Methods: A total of 100 patients, aged 18–60 years, with an American Society of Anesthesiologists (ASA) physical status of 1 and 2, and scheduled for surgery under spinal anaesthesia in the lithotomy position, were included. Baseline PI was measured using a specific pulse oximeter probe (Masimo Radical-7® Pulse CO-Oximeter®, Masimo Corp., Irvine, United States), one at the fingertip and another at the toe. The lithotomy position was made after 10 minutes of spinal anaesthesia. The PI was noted subsequently at different time periods at both sites. Mean arterial pressure (MAP), heart rate (HR), and SpO2 were also recorded.

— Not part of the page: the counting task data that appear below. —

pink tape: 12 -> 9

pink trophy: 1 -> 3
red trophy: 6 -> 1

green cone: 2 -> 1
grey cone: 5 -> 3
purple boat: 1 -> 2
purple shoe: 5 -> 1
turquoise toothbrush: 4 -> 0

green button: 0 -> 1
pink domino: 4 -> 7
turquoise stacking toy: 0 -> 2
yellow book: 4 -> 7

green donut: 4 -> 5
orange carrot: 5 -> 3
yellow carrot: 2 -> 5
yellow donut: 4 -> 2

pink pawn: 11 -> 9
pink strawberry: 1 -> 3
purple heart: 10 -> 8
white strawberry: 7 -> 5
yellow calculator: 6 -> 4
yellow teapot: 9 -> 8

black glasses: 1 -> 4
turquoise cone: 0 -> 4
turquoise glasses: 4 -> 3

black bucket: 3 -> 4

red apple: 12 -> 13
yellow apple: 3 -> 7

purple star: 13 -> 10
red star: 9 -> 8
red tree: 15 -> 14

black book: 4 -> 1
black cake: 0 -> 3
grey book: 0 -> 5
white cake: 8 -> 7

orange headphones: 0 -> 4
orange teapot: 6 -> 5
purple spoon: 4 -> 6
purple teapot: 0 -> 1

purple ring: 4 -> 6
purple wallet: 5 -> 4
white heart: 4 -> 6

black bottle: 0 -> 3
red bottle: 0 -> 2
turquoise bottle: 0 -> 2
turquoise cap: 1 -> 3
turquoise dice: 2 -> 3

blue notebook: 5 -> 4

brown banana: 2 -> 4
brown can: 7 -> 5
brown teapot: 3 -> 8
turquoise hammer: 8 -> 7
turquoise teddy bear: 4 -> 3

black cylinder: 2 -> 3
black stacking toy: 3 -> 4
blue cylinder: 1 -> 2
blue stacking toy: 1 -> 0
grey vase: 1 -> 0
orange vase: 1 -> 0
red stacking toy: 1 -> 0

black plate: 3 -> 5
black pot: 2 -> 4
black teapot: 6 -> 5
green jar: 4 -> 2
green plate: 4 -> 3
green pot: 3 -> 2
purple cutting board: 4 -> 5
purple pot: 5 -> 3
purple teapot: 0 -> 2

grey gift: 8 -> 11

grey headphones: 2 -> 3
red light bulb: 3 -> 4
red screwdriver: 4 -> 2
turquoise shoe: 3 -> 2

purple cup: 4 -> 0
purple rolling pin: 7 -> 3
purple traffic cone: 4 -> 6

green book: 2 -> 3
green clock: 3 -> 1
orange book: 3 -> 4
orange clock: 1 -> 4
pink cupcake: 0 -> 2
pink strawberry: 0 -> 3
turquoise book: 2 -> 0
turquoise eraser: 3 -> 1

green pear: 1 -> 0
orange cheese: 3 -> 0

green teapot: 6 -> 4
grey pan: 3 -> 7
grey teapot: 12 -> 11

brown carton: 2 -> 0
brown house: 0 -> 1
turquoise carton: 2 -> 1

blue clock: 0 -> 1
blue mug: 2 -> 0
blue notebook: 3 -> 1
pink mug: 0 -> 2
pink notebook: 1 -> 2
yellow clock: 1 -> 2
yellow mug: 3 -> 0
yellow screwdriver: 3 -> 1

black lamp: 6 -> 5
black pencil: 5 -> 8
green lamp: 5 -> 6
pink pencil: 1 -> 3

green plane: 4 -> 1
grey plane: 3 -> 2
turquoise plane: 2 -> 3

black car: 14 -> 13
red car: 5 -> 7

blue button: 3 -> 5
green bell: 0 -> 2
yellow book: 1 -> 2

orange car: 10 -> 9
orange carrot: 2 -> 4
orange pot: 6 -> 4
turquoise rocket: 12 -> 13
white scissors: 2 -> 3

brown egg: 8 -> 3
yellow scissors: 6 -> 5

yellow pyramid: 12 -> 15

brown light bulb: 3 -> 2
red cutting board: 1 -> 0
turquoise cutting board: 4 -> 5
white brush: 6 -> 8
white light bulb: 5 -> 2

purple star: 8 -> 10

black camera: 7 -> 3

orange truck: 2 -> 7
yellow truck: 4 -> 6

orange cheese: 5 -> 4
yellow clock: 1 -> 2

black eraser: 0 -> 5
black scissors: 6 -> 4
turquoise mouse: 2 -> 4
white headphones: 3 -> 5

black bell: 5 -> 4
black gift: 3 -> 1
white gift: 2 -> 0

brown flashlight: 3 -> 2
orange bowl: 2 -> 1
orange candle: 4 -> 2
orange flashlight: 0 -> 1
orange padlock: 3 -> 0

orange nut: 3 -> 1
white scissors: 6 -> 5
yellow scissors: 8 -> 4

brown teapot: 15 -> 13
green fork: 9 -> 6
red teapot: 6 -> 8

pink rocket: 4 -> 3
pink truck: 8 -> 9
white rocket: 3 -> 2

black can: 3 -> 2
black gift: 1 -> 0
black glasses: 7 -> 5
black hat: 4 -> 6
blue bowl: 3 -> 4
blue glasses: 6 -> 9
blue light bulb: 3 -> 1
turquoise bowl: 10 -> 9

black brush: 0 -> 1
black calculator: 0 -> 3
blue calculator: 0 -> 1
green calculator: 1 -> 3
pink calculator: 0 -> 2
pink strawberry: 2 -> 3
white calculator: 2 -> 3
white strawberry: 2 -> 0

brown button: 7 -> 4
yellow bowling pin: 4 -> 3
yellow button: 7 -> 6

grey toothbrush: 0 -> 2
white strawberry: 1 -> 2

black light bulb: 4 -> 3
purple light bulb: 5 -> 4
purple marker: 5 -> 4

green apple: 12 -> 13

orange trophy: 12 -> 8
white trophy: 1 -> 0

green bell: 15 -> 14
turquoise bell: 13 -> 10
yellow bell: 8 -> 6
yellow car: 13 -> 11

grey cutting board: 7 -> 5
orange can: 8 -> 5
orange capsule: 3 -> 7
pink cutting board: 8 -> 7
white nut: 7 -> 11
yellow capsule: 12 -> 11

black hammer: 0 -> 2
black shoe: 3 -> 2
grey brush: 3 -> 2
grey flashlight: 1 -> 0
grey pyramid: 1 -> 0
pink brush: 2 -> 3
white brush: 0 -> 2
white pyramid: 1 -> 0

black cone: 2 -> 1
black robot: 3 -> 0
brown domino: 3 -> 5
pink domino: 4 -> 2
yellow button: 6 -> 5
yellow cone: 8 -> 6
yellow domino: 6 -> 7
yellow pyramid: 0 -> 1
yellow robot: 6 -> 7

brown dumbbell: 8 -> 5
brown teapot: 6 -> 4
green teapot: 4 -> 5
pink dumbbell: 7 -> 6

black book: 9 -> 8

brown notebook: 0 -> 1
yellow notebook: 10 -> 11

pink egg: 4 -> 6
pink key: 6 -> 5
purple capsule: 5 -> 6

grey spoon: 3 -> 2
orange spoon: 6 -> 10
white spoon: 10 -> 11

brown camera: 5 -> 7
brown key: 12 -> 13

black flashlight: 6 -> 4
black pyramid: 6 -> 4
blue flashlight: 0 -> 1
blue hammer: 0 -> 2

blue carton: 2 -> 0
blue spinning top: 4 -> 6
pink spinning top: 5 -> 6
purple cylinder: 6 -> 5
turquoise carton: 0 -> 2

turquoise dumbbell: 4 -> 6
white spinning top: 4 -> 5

Results: The mean PI value measured in the toe increased immediately after spinal anaesthesia, and reached a peak at 10–15 minutes, then decreased progressively in the lithotomy position. In the postoperative period, PI increased immediately after positioning the patient supine, and subsequently decreased, reaching near-baseline values. These changes in PI in toe at all the time periods were clinically significant. Conversely, PI values measured in the fingertip at all the time periods were clinically insignificant.
Conclusion: PI can be used to estimate circulatory states. Therefore, its use is recommended to prevent circulatory compromise in the lower limbs following spinal anaesthesia and the lithotomy position.